Idea: Standard OCaml runtime type representation

(Also in reply to @gasche)

Some amount of “freezing” helps. Let me explain with an example: Haskell and Golang “freeze” you into a IO system. The advantage is that every library that performs IO can work with another. In Haskell every library that performs IO can work with another library that performs IO. Same with Golang.

In OCaml, we need to ask : Do you use Async, Lwt, blocking calls, now Eio etc? All mutually incompatible with another to a large extent. It splinters an already small ecosystem. By settling on way to perform IO Haskell/Golang bought themselves some future inflexibility but in the interim created a strong foundation where hundreds of libraries could flourish. Similarly some amount of “freezing” around typed representations will help by providing a basic foundation for debugging, serialization etc.

Sounds like Modular implicits is a very tough problem in OCaml, tougher in the face of things like abstract types. Modular implicits is in the future and who knows it may never arrive! Modular implicits could be OCaml’s Nuclear fusion! Always destined to be in the future :slight_smile: ! Runtime typed representations could solve much of the pain to just getting simple debug deriving working without modular implicits.

But this does not imply I’m advocating a half baked approach. refl for instance struck me as a nice library, lets see if it can meet the needs of a 80% of the cases! In fact, @gasche in one of the responses says the OCaml’s compiler follows the 80/20 principle – provides 80% of benefits with 20% of the complexity. Lets extend that to runtime typed representations! Lets deal with 80% of the use cases, provide then to everyone via the Stdlib ! Putting something in Stdlib does not prevent better alternatives that more sophisticated users can use. Vectors in OCaml is another sore point for me – OCaml should provide dynamically sized arrays in its stdlib but does not yet. Hopefully PR can reach some consensus soon !

@dbuenzli has strong feelings on this and would like more primitives to be provided as far as runtime typed representations go rather than one blessed library! I’m OK with that too! Something, anything :slight_smile: !
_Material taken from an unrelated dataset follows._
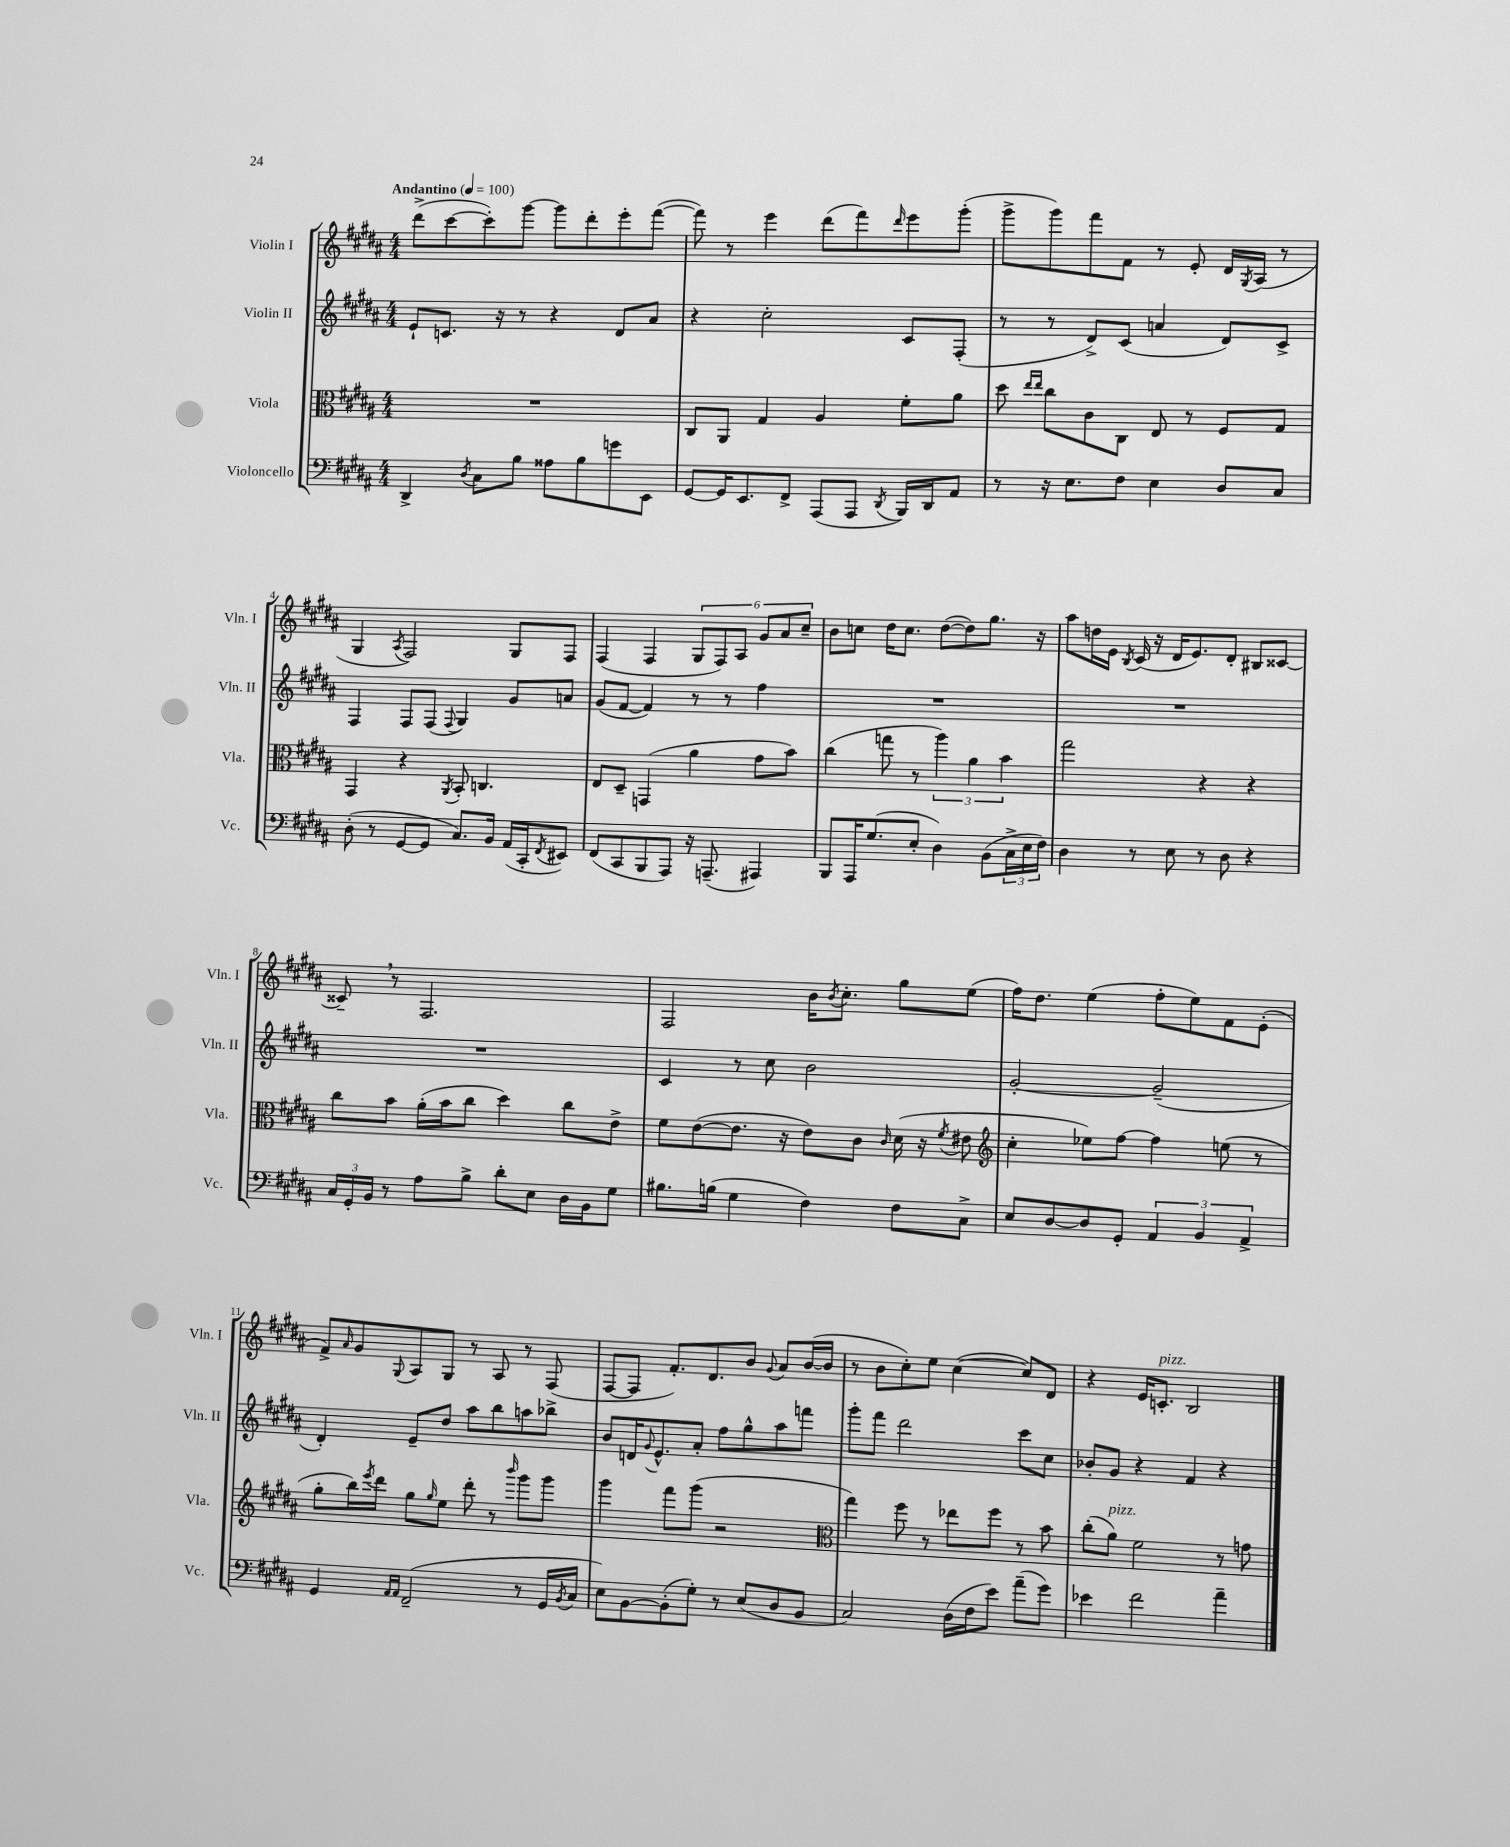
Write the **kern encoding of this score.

TL;DR: The lack of being able to simply derive a pretty printer for a data structures is huge gap. Automatic derivation via Modular implicits is the principled way to implement this no one knows when OCaml will get modular implicits. Failing this, we have the runtime type representation route – it locks you in to a specific approach (like Marshalling in OCaml does as correctly mentioned above) but it does not deeply have to affect the language itself. It would be in stdlib – most people would use it, people who didn’t want it could build their own.